Because the circuit court failed to determine the support
arrearage, which determination is essential to appellate review,
it did not properly confirm the registration of the foreign
support order. Therefore, we remand the case to the circuit court
for further proceedings consistent with this opinion.
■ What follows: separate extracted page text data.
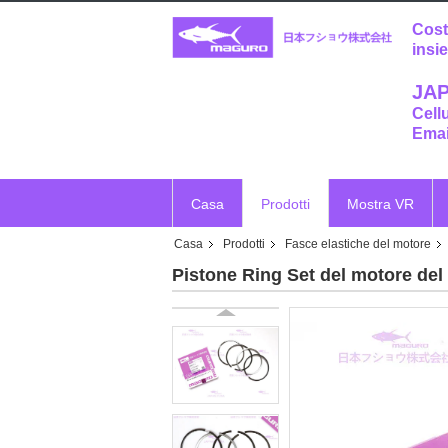
Cost
insi
JAP
Cell
Emai
Casa
Prodotti
Mostra VR
Casa
Prodotti
Fasce elastiche del motore
Pistone Ring Set del motore d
Under UIFSA, a foreign order is registered when
it and other specified documents are filed with the registering
tribunal. See Code Sects. 20-88.32 (defining
"register"), 20-88.67, 20-88.68(A). The juvenile and
domestic relations district court serves as a registering
tribunal in Virginia. See Code Sect. 20-88.33. A
registered foreign order is enforceable only after it has been
confirmed. See Code Sect. 20-88.68. An order is
confirmed after the court has issued notice to the
non-registering party of the registration and the amount of the
alleged arrearages, if any, see Code
Sect. 20-88.70(A), and has provided the non-registering
party with an opportunity for a hearing to contest the
registration and amount of arrearages. See Code
Sects. 20-88.70(B), 20-88.73.
If the non-registering party does not timely
contest the registration, both the registered order and the
certified statement of arrearages required to be filed with the
order are confirmed by operation of law. See Code Sects.
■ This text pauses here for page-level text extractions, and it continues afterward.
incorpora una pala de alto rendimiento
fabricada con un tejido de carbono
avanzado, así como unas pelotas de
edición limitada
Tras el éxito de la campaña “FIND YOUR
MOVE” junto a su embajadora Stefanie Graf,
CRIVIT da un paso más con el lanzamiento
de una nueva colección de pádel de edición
20-88.67(A)(3), 20-88.70(B), 20-88.71(B), 20-88.73. If the
non-registering party timely contests the registration, the court
must either vacate or confirm the registration or grant other
appropriate relief. See Code Sects. 20-88.71,
20-88.72. When registration is contested, UIFSA’s provisions
require concomitant consideration of the defenses that are
raised, including challenges to the validity of the order,
enforcement, and calculation of arrearages. See Code
Sects. 20-88.71, 20-88.72, 20-88.73; see also Cowan
v. Moreno, 903 S.W.2d 119, 124 n.12 (Tex. App. 1995) (citing
UIFSA as adopted by Texas legislature). Thus, confirmation of the
registration necessarily includes a determination of the amount
of the arrearage, if any. See also UIFSA
Sect. 608 cmt. (amended 1996), 9 U.L.A. 322, 395 (Supp.
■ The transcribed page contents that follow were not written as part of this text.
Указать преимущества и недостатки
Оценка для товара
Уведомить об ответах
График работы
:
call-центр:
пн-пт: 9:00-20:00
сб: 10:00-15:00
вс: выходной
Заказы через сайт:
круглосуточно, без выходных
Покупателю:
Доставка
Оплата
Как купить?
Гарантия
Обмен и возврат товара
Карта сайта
1998) (noting that confirmation "validates both the terms of
the order and the asserted arrearages").
Although the circuit court ruled on Slawski’s
claimed defenses to registration and ordered the foreign decree
"registered for enforcement," it did not calculate the
arrearage or enter an order confirming the registration, as
required under the statutory scheme. By failing to calculate the
arrearage and remanding that determination to the juvenile and
domestic relations district court, the circuit court deprived the
parties of the right on de novo appeal to have that
determination made by the circuit court. When a de novo
appeal is taken to the circuit court, the parties are entitled to
have the case tried "as if it had been originally instituted
in that court." Nationwide Mut. Ins. Co. v. Tuttle,
208 Va. 28, 33, 155 S.E.2d 358, 361 (1967). Instead, the circuit
court ordered the matter remanded to the district court for
calculation of the arrearages, which deprived Slawski of his
right to de novo review in the circuit court. See Code Sect. 16.1-113.
For these reasons, we hold that this matter is
not fully reviewable, and we remand to the circuit court for
entry of an order of confirmation, which necessarily includes a
determination of the amount of any arrearages.
Reversed and remanded.
 Slawski also contests the "appeal bond" of
$300,000 ordered by the circuit court. Because the circuit court
did not calculate the arrearages, if any, due under the foreign
order, we conclude that no supersedeas bond is necessary and that
Slawski’s filing of a $500 bond "for costs alone" is
sufficient to permit our review.
 No issue was
raised by the Department in the circuit court or in this Court
challenging the de novo appeal from the district
court to the circuit court.
 We do not
consider any other issues raised by appellant in this appeal.
Therefore, such issues remain fully reviewable in any subsequent
appeal pursuant to the rules of this Court.